═══ Input data

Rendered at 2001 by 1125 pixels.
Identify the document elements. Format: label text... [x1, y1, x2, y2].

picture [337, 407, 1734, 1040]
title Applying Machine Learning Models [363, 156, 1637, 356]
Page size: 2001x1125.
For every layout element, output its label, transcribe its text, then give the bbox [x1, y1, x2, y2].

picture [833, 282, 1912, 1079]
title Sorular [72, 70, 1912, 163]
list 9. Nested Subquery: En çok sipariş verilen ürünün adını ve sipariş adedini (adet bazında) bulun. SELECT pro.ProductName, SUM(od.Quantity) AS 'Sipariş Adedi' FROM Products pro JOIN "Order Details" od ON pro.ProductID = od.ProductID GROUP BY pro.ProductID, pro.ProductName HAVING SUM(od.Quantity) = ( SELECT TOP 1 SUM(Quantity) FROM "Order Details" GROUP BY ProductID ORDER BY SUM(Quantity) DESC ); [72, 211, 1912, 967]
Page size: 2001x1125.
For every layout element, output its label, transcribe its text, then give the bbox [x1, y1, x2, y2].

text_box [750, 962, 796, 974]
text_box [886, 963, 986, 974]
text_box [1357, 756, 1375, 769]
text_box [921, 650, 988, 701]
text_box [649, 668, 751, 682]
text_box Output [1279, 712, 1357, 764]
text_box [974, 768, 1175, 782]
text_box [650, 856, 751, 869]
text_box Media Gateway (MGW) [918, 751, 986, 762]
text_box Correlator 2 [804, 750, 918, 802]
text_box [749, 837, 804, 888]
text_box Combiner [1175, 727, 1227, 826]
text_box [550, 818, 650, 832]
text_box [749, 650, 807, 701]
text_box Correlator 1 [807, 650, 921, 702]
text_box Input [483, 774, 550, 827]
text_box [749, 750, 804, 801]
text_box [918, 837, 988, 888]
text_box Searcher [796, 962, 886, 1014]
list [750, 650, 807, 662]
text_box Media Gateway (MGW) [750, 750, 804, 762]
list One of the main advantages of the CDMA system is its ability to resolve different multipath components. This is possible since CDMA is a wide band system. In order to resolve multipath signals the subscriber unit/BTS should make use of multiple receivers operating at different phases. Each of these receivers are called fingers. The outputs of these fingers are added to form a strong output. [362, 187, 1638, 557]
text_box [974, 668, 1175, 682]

══════

* Your objective *
Copy the whole listing, word for word.

* Finished exercise *
Rendered at 2001 by 1125 pixels.
Identify the document elements. Format: label text... [x1, y1, x2, y2].

picture [337, 407, 1734, 1040]
title Applying Machine Learning Models [363, 156, 1637, 356]
Page size: 2001x1125.
For every layout element, output its label, transcribe its text, then give the bbox [x1, y1, x2, y2].

picture [833, 282, 1912, 1079]
title Sorular [72, 70, 1912, 163]
list 9. Nested Subquery: En çok sipariş verilen ürünün adını ve sipariş adedini (adet bazında) bulun. SELECT pro.ProductName, SUM(od.Quantity) AS 'Sipariş Adedi' FROM Products pro JOIN "Order Details" od ON pro.ProductID = od.ProductID GROUP BY pro.ProductID, pro.ProductName HAVING SUM(od.Quantity) = ( SELECT TOP 1 SUM(Quantity) FROM "Order Details" GROUP BY ProductID ORDER BY SUM(Quantity) DESC ); [72, 211, 1912, 967]
Page size: 2001x1125.
For every layout element, output its label, transcribe its text, then give the bbox [x1, y1, x2, y2].

text_box [750, 962, 796, 974]
text_box [886, 963, 986, 974]
text_box [1357, 756, 1375, 769]
text_box [921, 650, 988, 701]
text_box [649, 668, 751, 682]
text_box Output [1279, 712, 1357, 764]
text_box [974, 768, 1175, 782]
text_box [650, 856, 751, 869]
text_box Media Gateway (MGW) [918, 751, 986, 762]
text_box Correlator 2 [804, 750, 918, 802]
text_box [749, 837, 804, 888]
text_box Combiner [1175, 727, 1227, 826]
text_box [550, 818, 650, 832]
text_box [749, 650, 807, 701]
text_box Correlator 1 [807, 650, 921, 702]
text_box Input [483, 774, 550, 827]
text_box [749, 750, 804, 801]
text_box [918, 837, 988, 888]
text_box Searcher [796, 962, 886, 1014]
list [750, 650, 807, 662]
text_box Media Gateway (MGW) [750, 750, 804, 762]
list One of the main advantages of the CDMA system is its ability to resolve different multipath components. This is possible since CDMA is a wide band system. In order to resolve multipath signals the subscriber unit/BTS should make use of multiple receivers operating at different phases. Each of these receivers are called fingers. The outputs of these fingers are added to form a strong output. [362, 187, 1638, 557]
text_box [974, 668, 1175, 682]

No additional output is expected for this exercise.